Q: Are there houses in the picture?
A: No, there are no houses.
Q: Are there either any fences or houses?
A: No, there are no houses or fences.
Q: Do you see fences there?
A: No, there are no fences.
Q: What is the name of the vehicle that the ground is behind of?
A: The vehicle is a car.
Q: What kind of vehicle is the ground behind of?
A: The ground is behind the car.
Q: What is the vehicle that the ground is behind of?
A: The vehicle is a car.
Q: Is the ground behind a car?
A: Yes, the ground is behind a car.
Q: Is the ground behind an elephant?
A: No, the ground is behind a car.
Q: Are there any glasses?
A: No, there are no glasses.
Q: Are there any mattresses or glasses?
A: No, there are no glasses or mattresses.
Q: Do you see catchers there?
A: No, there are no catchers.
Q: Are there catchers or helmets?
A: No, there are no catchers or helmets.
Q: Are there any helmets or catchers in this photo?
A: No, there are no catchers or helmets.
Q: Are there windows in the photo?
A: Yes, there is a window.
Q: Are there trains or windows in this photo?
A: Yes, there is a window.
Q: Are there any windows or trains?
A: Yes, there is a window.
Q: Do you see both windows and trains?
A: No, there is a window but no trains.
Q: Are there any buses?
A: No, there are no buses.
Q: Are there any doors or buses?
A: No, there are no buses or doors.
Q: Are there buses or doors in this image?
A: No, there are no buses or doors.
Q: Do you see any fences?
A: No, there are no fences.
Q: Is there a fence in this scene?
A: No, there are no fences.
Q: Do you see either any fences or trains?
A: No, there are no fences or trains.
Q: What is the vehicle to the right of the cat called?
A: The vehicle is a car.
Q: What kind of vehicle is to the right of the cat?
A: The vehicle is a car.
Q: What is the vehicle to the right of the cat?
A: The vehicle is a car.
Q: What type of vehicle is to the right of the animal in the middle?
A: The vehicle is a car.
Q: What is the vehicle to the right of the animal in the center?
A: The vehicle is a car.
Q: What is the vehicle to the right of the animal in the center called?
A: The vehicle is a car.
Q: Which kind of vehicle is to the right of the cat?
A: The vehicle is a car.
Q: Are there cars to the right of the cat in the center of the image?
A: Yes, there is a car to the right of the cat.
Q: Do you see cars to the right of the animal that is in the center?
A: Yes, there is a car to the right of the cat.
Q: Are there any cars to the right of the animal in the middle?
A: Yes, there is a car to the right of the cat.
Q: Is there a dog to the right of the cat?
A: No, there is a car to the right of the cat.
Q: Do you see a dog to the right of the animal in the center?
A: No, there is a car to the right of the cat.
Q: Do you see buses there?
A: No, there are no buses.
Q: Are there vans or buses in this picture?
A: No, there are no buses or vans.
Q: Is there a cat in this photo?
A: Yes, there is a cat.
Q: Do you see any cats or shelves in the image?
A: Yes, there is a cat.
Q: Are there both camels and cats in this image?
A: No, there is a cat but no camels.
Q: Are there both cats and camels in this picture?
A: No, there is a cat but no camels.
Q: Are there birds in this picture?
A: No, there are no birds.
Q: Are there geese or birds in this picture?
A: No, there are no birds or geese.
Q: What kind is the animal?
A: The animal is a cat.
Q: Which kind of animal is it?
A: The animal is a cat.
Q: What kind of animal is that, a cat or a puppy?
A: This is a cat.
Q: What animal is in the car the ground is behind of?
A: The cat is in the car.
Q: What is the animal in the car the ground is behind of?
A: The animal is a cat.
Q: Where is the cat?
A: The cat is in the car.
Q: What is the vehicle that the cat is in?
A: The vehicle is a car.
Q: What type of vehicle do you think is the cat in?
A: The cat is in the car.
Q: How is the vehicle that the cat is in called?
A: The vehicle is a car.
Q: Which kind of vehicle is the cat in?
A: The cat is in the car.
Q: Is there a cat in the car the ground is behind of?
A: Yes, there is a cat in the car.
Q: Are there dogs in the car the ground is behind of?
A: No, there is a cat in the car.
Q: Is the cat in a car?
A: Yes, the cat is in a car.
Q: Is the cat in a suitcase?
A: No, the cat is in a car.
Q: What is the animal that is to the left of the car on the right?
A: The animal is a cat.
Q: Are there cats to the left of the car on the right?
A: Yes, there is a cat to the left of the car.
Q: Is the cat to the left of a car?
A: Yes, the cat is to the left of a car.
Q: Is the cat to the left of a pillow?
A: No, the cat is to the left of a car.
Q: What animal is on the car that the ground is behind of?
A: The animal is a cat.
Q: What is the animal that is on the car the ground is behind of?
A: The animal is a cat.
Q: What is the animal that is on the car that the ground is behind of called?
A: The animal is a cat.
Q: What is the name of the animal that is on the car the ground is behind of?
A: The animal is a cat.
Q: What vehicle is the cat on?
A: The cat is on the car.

· · · · · · ·

PROBLEM TO WORK ON - Restate the entries above. Match them exactly.

SOLUTION BELOW -
Q: Are there houses in the picture?
A: No, there are no houses.
Q: Are there either any fences or houses?
A: No, there are no houses or fences.
Q: Do you see fences there?
A: No, there are no fences.
Q: What is the name of the vehicle that the ground is behind of?
A: The vehicle is a car.
Q: What kind of vehicle is the ground behind of?
A: The ground is behind the car.
Q: What is the vehicle that the ground is behind of?
A: The vehicle is a car.
Q: Is the ground behind a car?
A: Yes, the ground is behind a car.
Q: Is the ground behind an elephant?
A: No, the ground is behind a car.
Q: Are there any glasses?
A: No, there are no glasses.
Q: Are there any mattresses or glasses?
A: No, there are no glasses or mattresses.
Q: Do you see catchers there?
A: No, there are no catchers.
Q: Are there catchers or helmets?
A: No, there are no catchers or helmets.
Q: Are there any helmets or catchers in this photo?
A: No, there are no catchers or helmets.
Q: Are there windows in the photo?
A: Yes, there is a window.
Q: Are there trains or windows in this photo?
A: Yes, there is a window.
Q: Are there any windows or trains?
A: Yes, there is a window.
Q: Do you see both windows and trains?
A: No, there is a window but no trains.
Q: Are there any buses?
A: No, there are no buses.
Q: Are there any doors or buses?
A: No, there are no buses or doors.
Q: Are there buses or doors in this image?
A: No, there are no buses or doors.
Q: Do you see any fences?
A: No, there are no fences.
Q: Is there a fence in this scene?
A: No, there are no fences.
Q: Do you see either any fences or trains?
A: No, there are no fences or trains.
Q: What is the vehicle to the right of the cat called?
A: The vehicle is a car.
Q: What kind of vehicle is to the right of the cat?
A: The vehicle is a car.
Q: What is the vehicle to the right of the cat?
A: The vehicle is a car.
Q: What type of vehicle is to the right of the animal in the middle?
A: The vehicle is a car.
Q: What is the vehicle to the right of the animal in the center?
A: The vehicle is a car.
Q: What is the vehicle to the right of the animal in the center called?
A: The vehicle is a car.
Q: Which kind of vehicle is to the right of the cat?
A: The vehicle is a car.
Q: Are there cars to the right of the cat in the center of the image?
A: Yes, there is a car to the right of the cat.
Q: Do you see cars to the right of the animal that is in the center?
A: Yes, there is a car to the right of the cat.
Q: Are there any cars to the right of the animal in the middle?
A: Yes, there is a car to the right of the cat.
Q: Is there a dog to the right of the cat?
A: No, there is a car to the right of the cat.
Q: Do you see a dog to the right of the animal in the center?
A: No, there is a car to the right of the cat.
Q: Do you see buses there?
A: No, there are no buses.
Q: Are there vans or buses in this picture?
A: No, there are no buses or vans.
Q: Is there a cat in this photo?
A: Yes, there is a cat.
Q: Do you see any cats or shelves in the image?
A: Yes, there is a cat.
Q: Are there both camels and cats in this image?
A: No, there is a cat but no camels.
Q: Are there both cats and camels in this picture?
A: No, there is a cat but no camels.
Q: Are there birds in this picture?
A: No, there are no birds.
Q: Are there geese or birds in this picture?
A: No, there are no birds or geese.
Q: What kind is the animal?
A: The animal is a cat.
Q: Which kind of animal is it?
A: The animal is a cat.
Q: What kind of animal is that, a cat or a puppy?
A: This is a cat.
Q: What animal is in the car the ground is behind of?
A: The cat is in the car.
Q: What is the animal in the car the ground is behind of?
A: The animal is a cat.
Q: Where is the cat?
A: The cat is in the car.
Q: What is the vehicle that the cat is in?
A: The vehicle is a car.
Q: What type of vehicle do you think is the cat in?
A: The cat is in the car.
Q: How is the vehicle that the cat is in called?
A: The vehicle is a car.
Q: Which kind of vehicle is the cat in?
A: The cat is in the car.
Q: Is there a cat in the car the ground is behind of?
A: Yes, there is a cat in the car.
Q: Are there dogs in the car the ground is behind of?
A: No, there is a cat in the car.
Q: Is the cat in a car?
A: Yes, the cat is in a car.
Q: Is the cat in a suitcase?
A: No, the cat is in a car.
Q: What is the animal that is to the left of the car on the right?
A: The animal is a cat.
Q: Are there cats to the left of the car on the right?
A: Yes, there is a cat to the left of the car.
Q: Is the cat to the left of a car?
A: Yes, the cat is to the left of a car.
Q: Is the cat to the left of a pillow?
A: No, the cat is to the left of a car.
Q: What animal is on the car that the ground is behind of?
A: The animal is a cat.
Q: What is the animal that is on the car the ground is behind of?
A: The animal is a cat.
Q: What is the animal that is on the car that the ground is behind of called?
A: The animal is a cat.
Q: What is the name of the animal that is on the car the ground is behind of?
A: The animal is a cat.
Q: What vehicle is the cat on?
A: The cat is on the car.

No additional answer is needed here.